Animals

Country diary: with a delicate flutter, the season has turned


A comma butterfly settles head up on the trunk of a crabapple tree. We are on the turn: the harvest moon, a big brass lamp, rises through oaks above the Severn Gorge and lights the ghostly breath of mist caught in hazels arching over lanes; bats jink against the blue even-glow of a sky stretched taut as nylon and a hawkmoth purrs against your cheek; out in the stubble fields, before the ploughs return, there is a stillness that smells of sleeping horses.

In woods by the priory, tawny owls recite the most beautiful of old forest languages with an excitement not heard during laconic summer nights; leopard slugs the size of severed fingers draw silver roads through cut grass, and earthworms slip backwards under torchlight; a toad, badly injured, walks stiff-legged from an unseen trauma towards some dark place where it can retreat into the jewel inside its head. Put out of harm’s way, it was found later, flattened on the road, paying the harvest debt of John Barleycorn.

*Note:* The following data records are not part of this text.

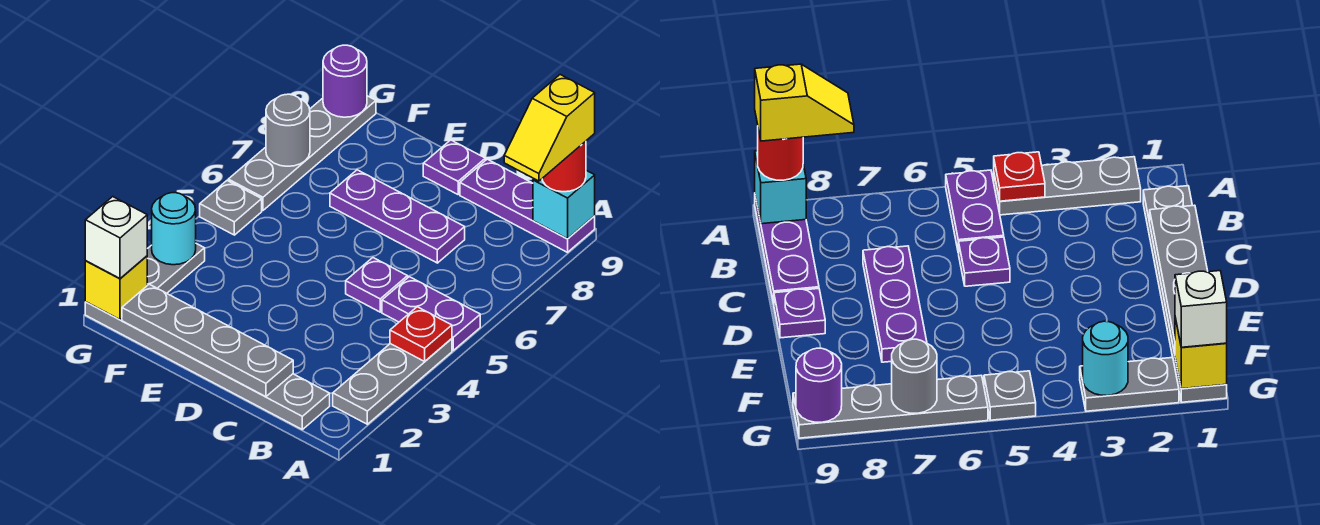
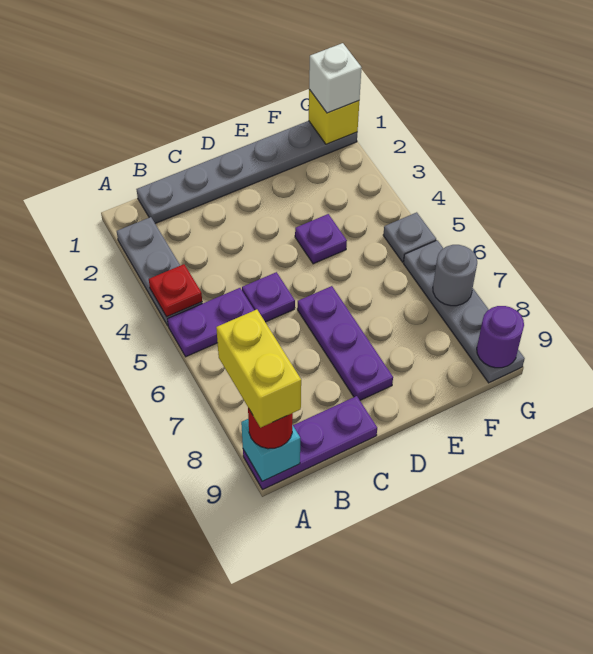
yellow 1x2 slope [504,75,595,181] -> yellow 1x2 brick [216,310,301,428]
grey 1x4 plate [122,284,293,397] -> none
purple 1x3 plate [330,170,465,263] -> purple 1x3 plate turned to [297,286,393,400]
purple 1x1 plate [423,140,485,194] -> purple 1x1 plate moved to [295,214,347,264]
grey 1x2 plate [147,244,205,293] -> none
cyan 1x1 round brick [152,193,196,265] -> none

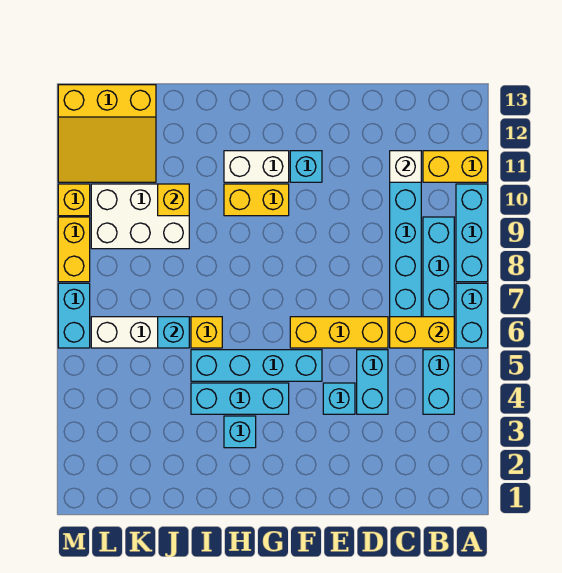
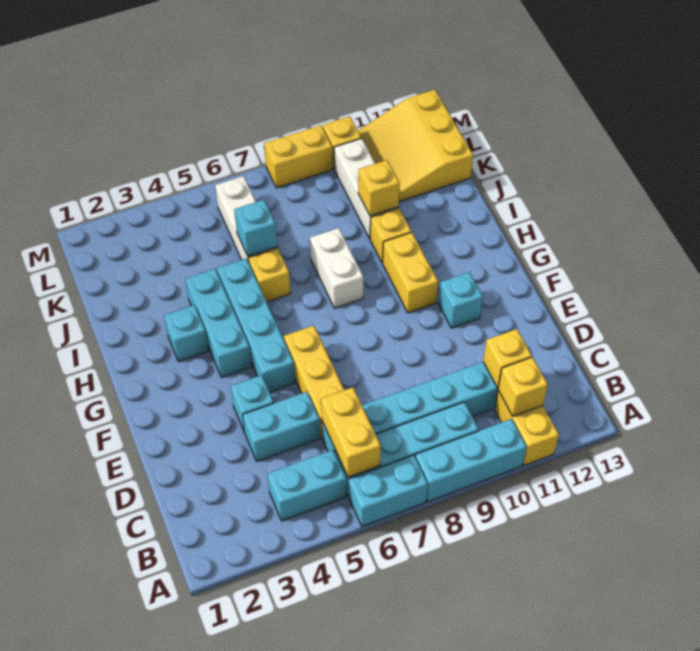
none -> yellow 1x1 brick [498,357,548,416]
white 1x1 brick [390,151,421,182] -> yellow 1x1 brick [483,329,532,388]
white 1x2 brick [224,151,289,182] -> white 1x2 brick moved to [310,228,364,308]
none -> yellow 1x1 brick [370,208,411,263]
white 2x3 brick [91,184,189,249] -> white 1x3 brick [334,138,398,238]
cyan 1x2 brick [58,283,90,348] -> none

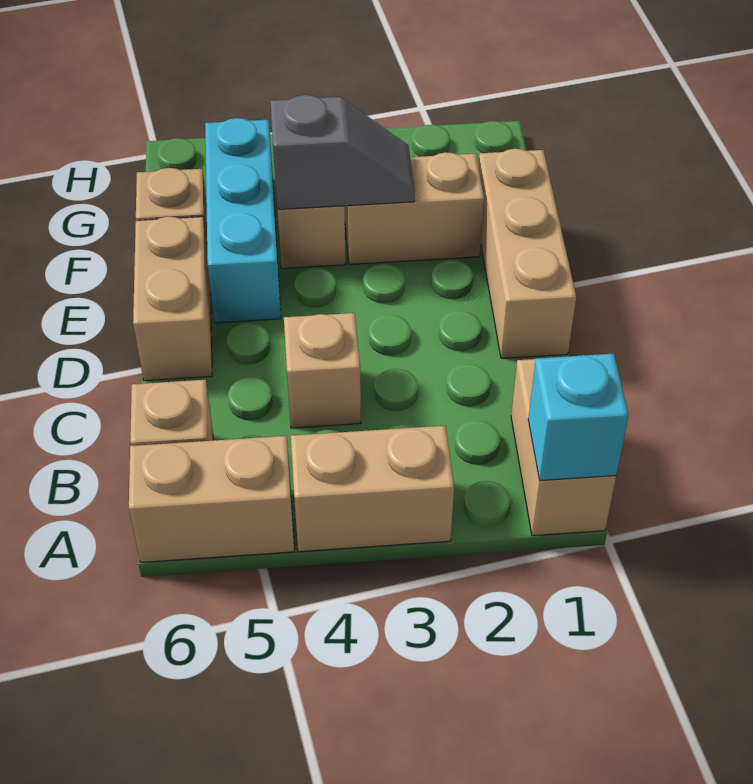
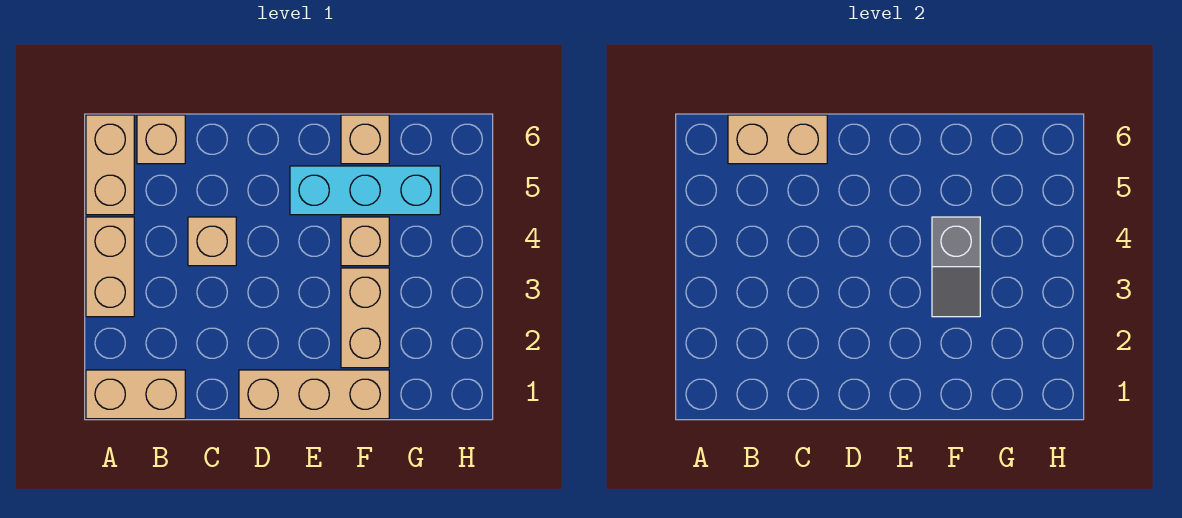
cyan 1x1 brick [528,354,629,481] -> none
tan 1x2 brick [133,217,212,381] -> tan 1x2 brick moved to [728,115,827,164]

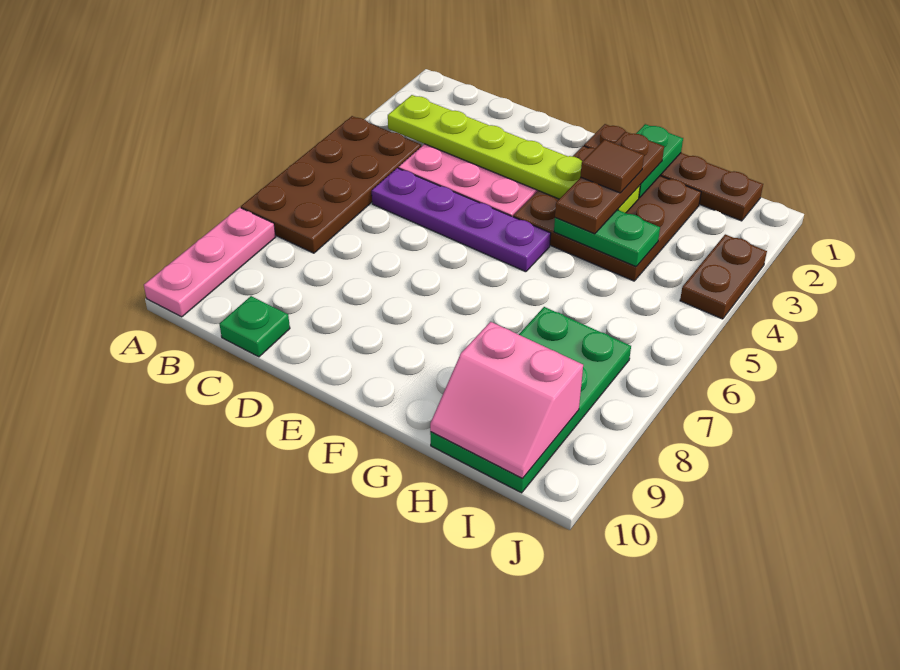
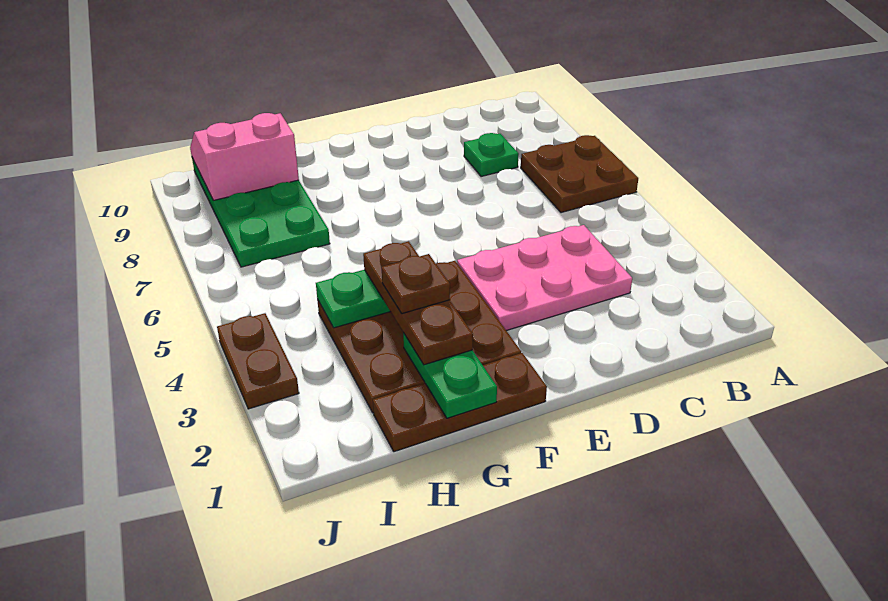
brown 2x4 plate [241,116,421,253] -> brown 2x2 plate [521,135,638,213]
pink 1x3 plate [144,207,275,317] -> none
lime 1x6 plate [388,95,640,213] -> none
purple 1x4 plate [372,168,551,272] -> none
green 1x1 plate [220,296,290,357] -> green 1x1 plate moved to [464,133,519,177]
brown 1x4 plate [584,124,763,221] -> brown 1x3 plate [373,353,547,452]
brown 1x1 tile [580,140,644,193] -> brown 1x1 plate [382,254,450,314]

Mornings are nippy, washing over faces like stream water as mizzle slips from branches into the soil, leaving an ochre residue in the crowns of lime and birch, as if some great thing brushed against them as it passed through last night. Puffballs and ceps have bitten chunks missing like foam-rubber toys found under a hedge.

Gossamer tripwires of orb-weaver spiders glint as the sunlight enlivens, animates, shines the surfaces of stone and wood like shoes, magnetises insects to tremble with new powers; they – the wasps, bees, hoverflies and true flies – come flying in to rooms of light, chasing intoxications of fruit, nectar, pollen and unmentionable juices, in this the season to feed addictions, obsessions and enchantments.

There is a quickening of creativity in the air, a nation of the imagination, something bright as gold, loamy as humus, dark as shadow, free as fungal spores; these colours composed on the wings of a moment poised in a glimpse of being.

A comma butterfly settles head down on a crabapple tree. We have turned.